Prostate Cancer

In Europe, prostate cancer is the second most frequent lethal malignancy in men. Yearly about 40,000 men die of prostate cancer in the EU countries.

Prostate cancer screening

The current gold standard for prostate cancer screening is serum Prostate Specific Antigen level (PSA) in combination with Digital Rectal Exam (DRE). Men who have more than 2,5 ng/ml of PSA are considered a risk group for prostate cancer. Although routine PSA screening has resulted in earlier detection of prostate cancer, PSA levels can be elevated due to other conditions such as non-specific Prostatitis and Benign Prostate Hyperplasia (BPH). A major disadvantage of the PSA marker is its low specificity, resulting in a significant amount of false biopsy indications associated with elevated costs in patient care. It is estimated that up to 70 % of biopsies performed annually do not reveal any prostate cancer in Europe.

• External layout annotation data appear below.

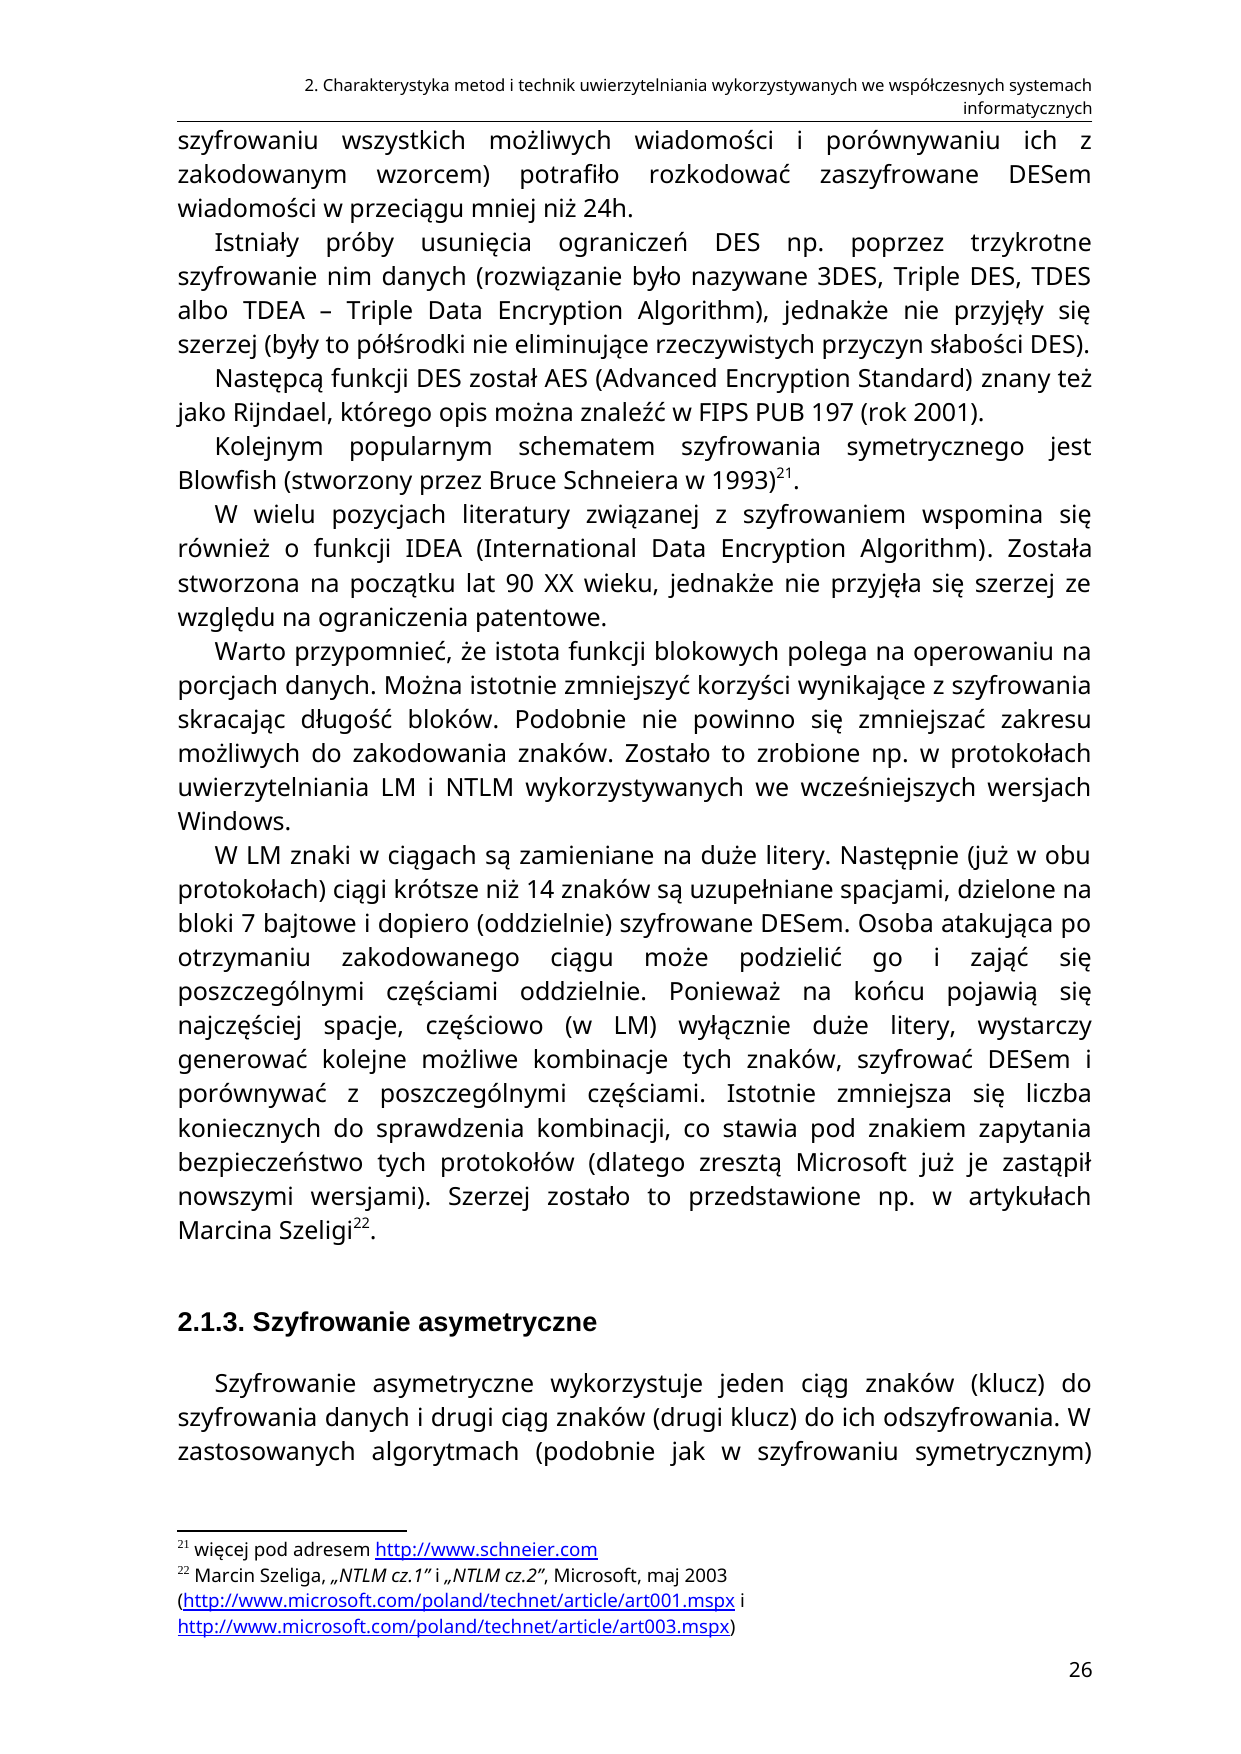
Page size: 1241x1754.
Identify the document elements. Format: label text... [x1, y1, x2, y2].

text Szyfrowanie asymetryczne wykorzystuje jeden ciąg znaków (klucz) do szyfrowania danych i drugi ciąg znaków (drugi klucz) do ich odszyfrowania. W zastosowanych algorytmach (podobnie jak w szyfrowaniu symetrycznym) [177, 1366, 1092, 1468]
text Istniały próby usunięcia ograniczeń DES np. poprzez trzykrotne szyfrowanie nim danych (rozwiązanie było nazywane 3DES, Triple DES, TDES albo TDEA – Triple Data Encryption Algorithm), jednakże nie przyjęły się szerzej (były to półśrodki nie eliminujące rzeczywistych przyczyn słabości DES). [177, 224, 1092, 361]
text W LM znaki w ciągach są zamieniane na duże litery. Następnie (już w obu protokołach) ciągi krótsze niż 14 znaków są uzupełniane spacjami, dzielone na bloki 7 bajtowe i dopiero (oddzielnie) szyfrowane DESem. Osoba atakująca po otrzymaniu zakodowanego ciągu może podzielić go i zająć się poszczególnymi częściami oddzielnie. Ponieważ na końcu pojawią się najczęściej spacje, częściowo (w LM) wyłącznie duże litery, wystarczy generować kolejne możliwe kombinacje tych znaków, szyfrować DESem i porównywać z poszczególnymi częściami. Istotnie zmniejsza się liczba koniecznych do sprawdzenia kombinacji, co stawia pod znakiem zapytania bezpieczeństwo tych protokołów (dlatego zresztą Microsoft już je zastąpił nowszymi wersjami). Szerzej zostało to przedstawione np. w artykułach Marcina Szeligi. [177, 838, 1092, 1246]
text Następcą funkcji DES został AES (Advanced Encryption Standard) znany też jako Rijndael, którego opis można znaleźć w FIPS PUB 197 (rok 2001). [177, 361, 1092, 429]
text Marcin Szeliga, „NTLM cz.1” i „NTLM cz.2”, Microsoft, maj 2003 (http://www.microsoft.com/poland/technet/article/art001.mspx i http://www.microsoft.com/poland/technet/article/art003.mspx) [177, 1562, 1092, 1639]
text więcej pod adresem http://www.schneier.com [177, 1537, 1092, 1562]
text Kolejnym popularnym schematem szyfrowania symetrycznego jest Blowfish (stworzony przez Bruce Schneiera w 1993). [177, 429, 1092, 497]
text szyfrowaniu wszystkich możliwych wiadomości i porównywaniu ich z zakodowanym wzorcem) potrafiło rozkodować zaszyfrowane DESem wiadomości w przeciągu mniej niż 24h. [177, 122, 1092, 224]
text W wielu pozycjach literatury związanej z szyfrowaniem wspomina się również o funkcji IDEA (International Data Encryption Algorithm). Została stworzona na początku lat 90 XX wieku, jednakże nie przyjęła się szerzej ze względu na ograniczenia patentowe. [177, 497, 1092, 633]
subtitle 2.1.3. Szyfrowanie asymetryczne [177, 1306, 1092, 1337]
text Warto przypomnieć, że istota funkcji blokowych polega na operowaniu na porcjach danych. Można istotnie zmniejszyć korzyści wynikające z szyfrowania skracając długość bloków. Podobnie nie powinno się zmniejszać zakresu możliwych do zakodowania znaków. Zostało to zrobione np. w protokołach uwierzytelniania LM i NTLM wykorzystywanych we wcześniejszych wersjach Windows. [177, 633, 1092, 838]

UNIArray^® technology identifies novel auto-antigen candidates

Protagen AG and the Medical University Innsbruck, Department of Urology, have successfully identified novel auto-antigen candidates by comparative screening of well characterized prostate cancer serum samples versus a control group of healthy serum samples using the proprietary UNIArray^® technology. We are currently assessing the technical feasibility of detecting prostate specific auto-antibodies in serum as a new diagnostic approach to improve on the predictive value of PSA screening for prostate cancer, and to determine which patients require rigorous clinical follow-up (biopsy, PSA monitoring). The validation program is taking place as a multi-centre trial with the world renowned urology department of the Johns Hopkins Medical School, Baltimore, Maryland, USA and the Medical University Innsbruck, Department of Urology, Austria, Europe.